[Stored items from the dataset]
--- --- ---

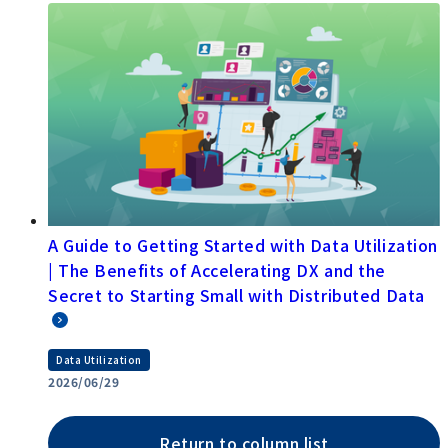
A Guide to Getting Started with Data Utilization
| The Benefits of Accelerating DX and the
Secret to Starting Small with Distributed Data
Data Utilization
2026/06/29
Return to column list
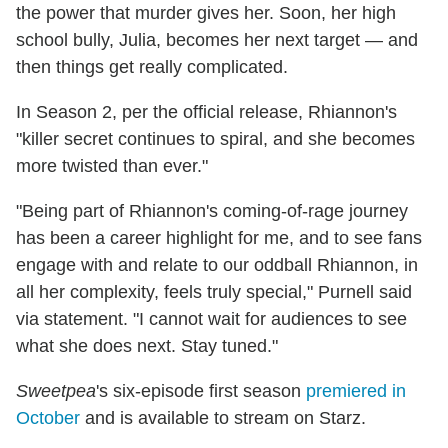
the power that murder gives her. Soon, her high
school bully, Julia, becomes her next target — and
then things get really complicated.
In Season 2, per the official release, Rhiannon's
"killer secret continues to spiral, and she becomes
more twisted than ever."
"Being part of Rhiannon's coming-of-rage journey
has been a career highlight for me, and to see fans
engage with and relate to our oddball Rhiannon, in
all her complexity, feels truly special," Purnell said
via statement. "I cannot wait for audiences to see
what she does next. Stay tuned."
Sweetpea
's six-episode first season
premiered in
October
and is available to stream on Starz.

--- --- ---

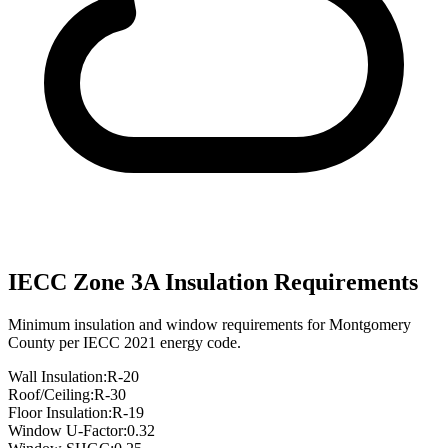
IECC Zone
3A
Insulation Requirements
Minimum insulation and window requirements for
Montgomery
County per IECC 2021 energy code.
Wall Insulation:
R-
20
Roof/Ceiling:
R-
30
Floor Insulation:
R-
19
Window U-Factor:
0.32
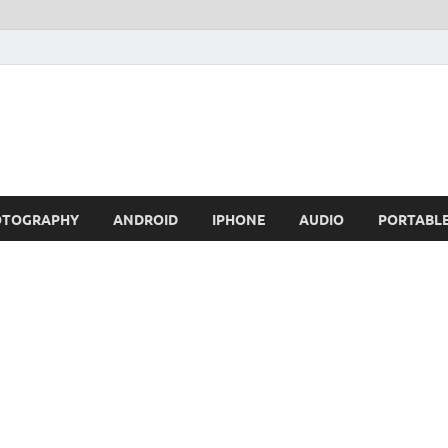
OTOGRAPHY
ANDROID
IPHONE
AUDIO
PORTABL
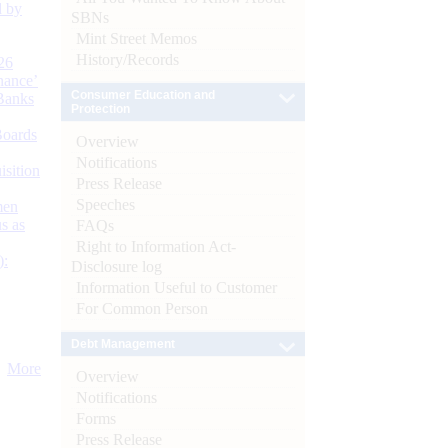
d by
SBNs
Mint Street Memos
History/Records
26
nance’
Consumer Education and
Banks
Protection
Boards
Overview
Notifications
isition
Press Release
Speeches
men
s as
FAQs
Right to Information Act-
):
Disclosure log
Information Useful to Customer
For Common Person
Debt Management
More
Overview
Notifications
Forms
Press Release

--- --- ---

> **THE PROBLEM**
Copy out, unchanged, the lines from the one containing "the power that" through the one containing "and is available to stream on Starz.", both included.

> **WRITTEN RESPONSE**
the power that murder gives her. Soon, her high
school bully, Julia, becomes her next target — and
then things get really complicated.
In Season 2, per the official release, Rhiannon's
"killer secret continues to spiral, and she becomes
more twisted than ever."
"Being part of Rhiannon's coming-of-rage journey
has been a career highlight for me, and to see fans
engage with and relate to our oddball Rhiannon, in
all her complexity, feels truly special," Purnell said
via statement. "I cannot wait for audiences to see
what she does next. Stay tuned."
Sweetpea
's six-episode first season
premiered in
October
and is available to stream on Starz.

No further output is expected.